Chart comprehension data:
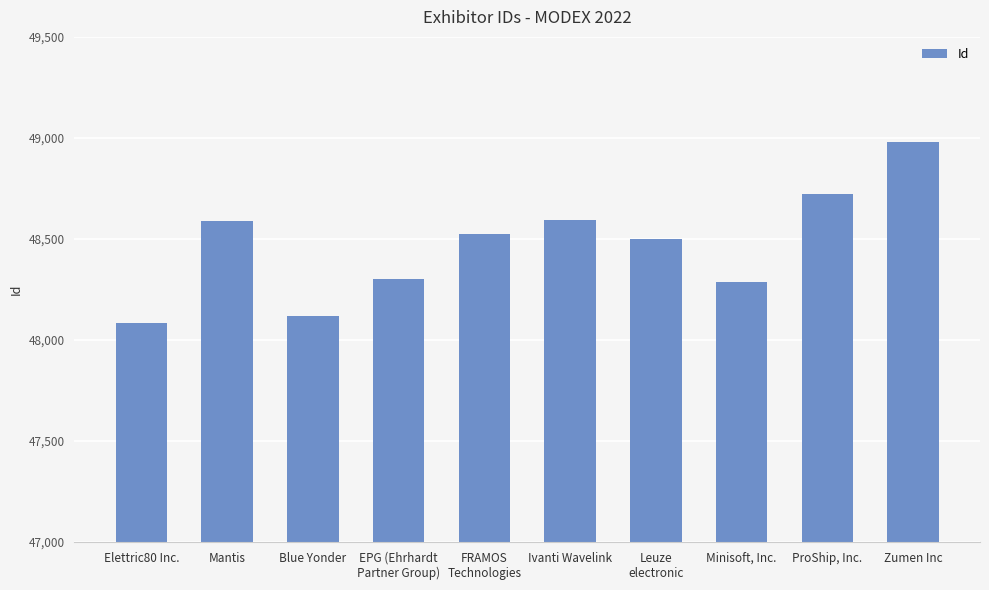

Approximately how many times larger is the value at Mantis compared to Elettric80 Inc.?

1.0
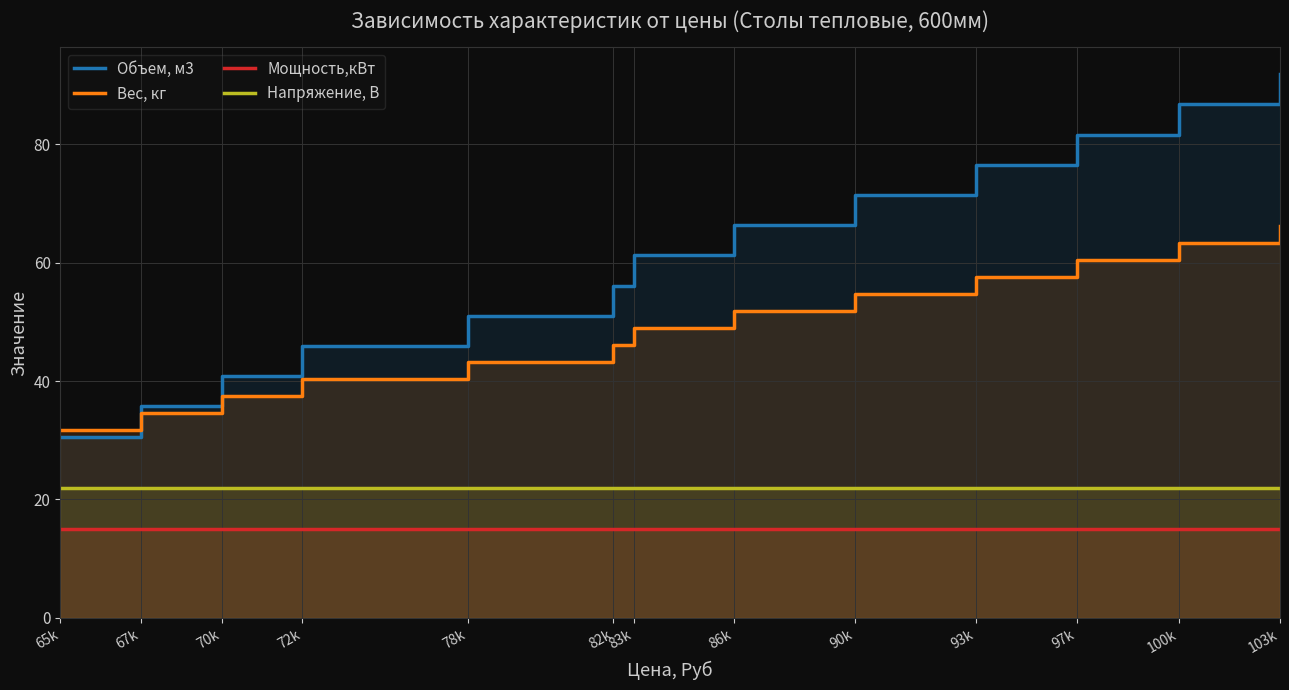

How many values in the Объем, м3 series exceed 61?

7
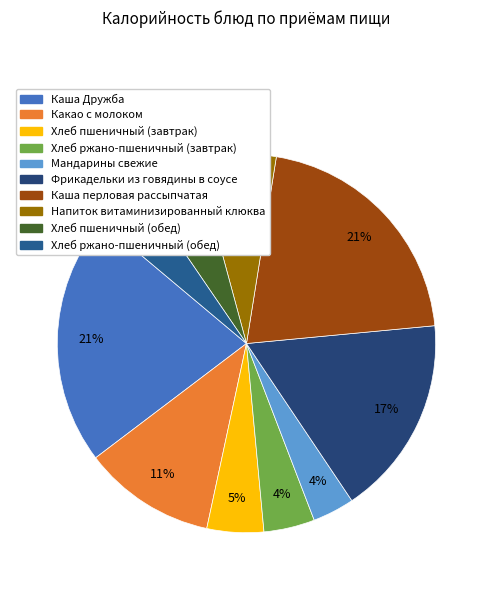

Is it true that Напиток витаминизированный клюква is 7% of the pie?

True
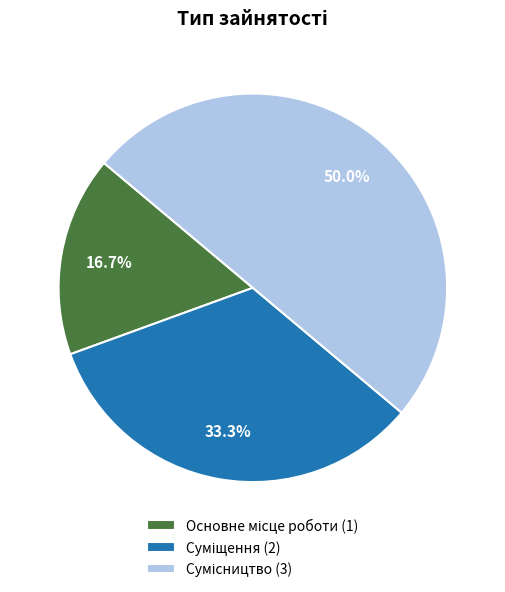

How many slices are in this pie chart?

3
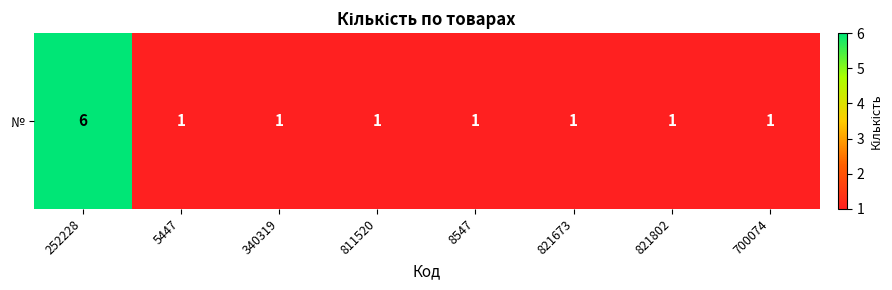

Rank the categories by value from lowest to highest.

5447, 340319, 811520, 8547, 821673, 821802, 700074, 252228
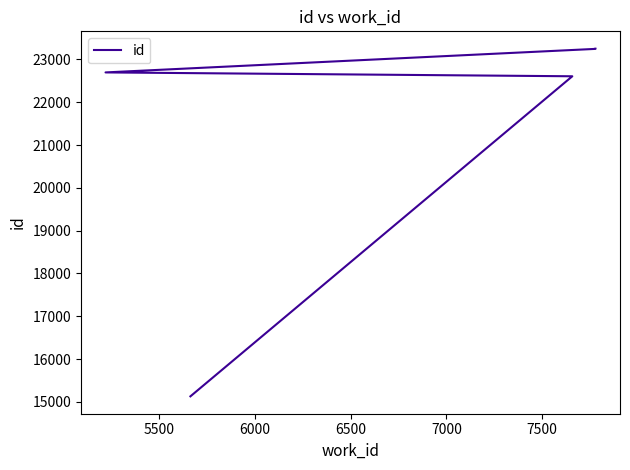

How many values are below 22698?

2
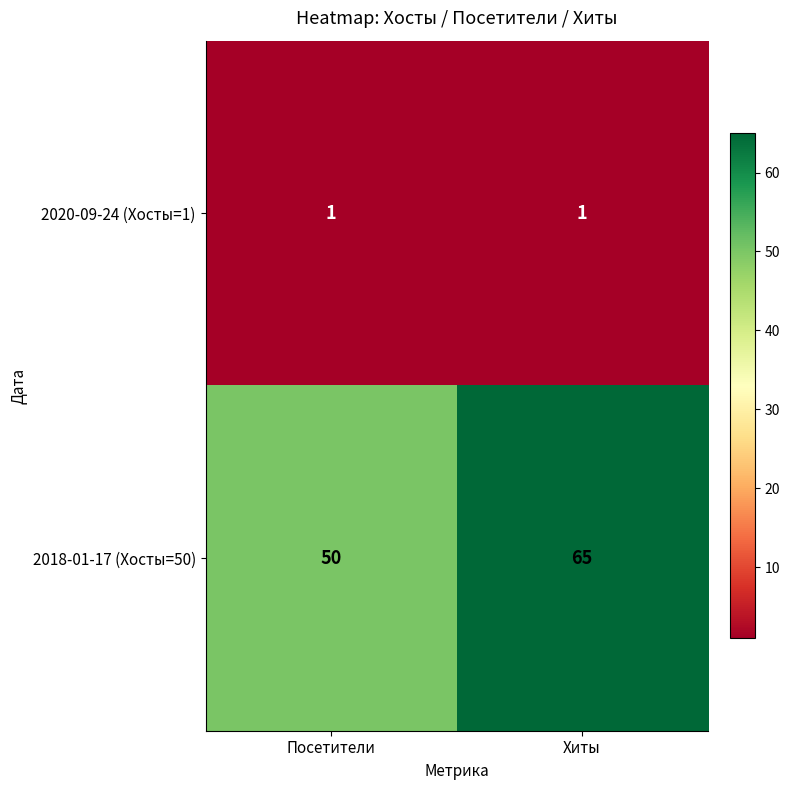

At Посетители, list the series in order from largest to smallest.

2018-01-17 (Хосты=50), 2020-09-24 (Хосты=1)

Job:
Please print all the lines above word for word, leaving out the pictures.

Task answer:
Approximately how many times larger is the value at Mantis compared to Elettric80 Inc.?

1.0

How many values in the Объем, м3 series exceed 61?

7

Is it true that Напиток витаминизированный клюква is 7% of the pie?

True

How many slices are in this pie chart?

3

Rank the categories by value from lowest to highest.

5447, 340319, 811520, 8547, 821673, 821802, 700074, 252228

How many values are below 22698?

2

At Посетители, list the series in order from largest to smallest.

2018-01-17 (Хосты=50), 2020-09-24 (Хосты=1)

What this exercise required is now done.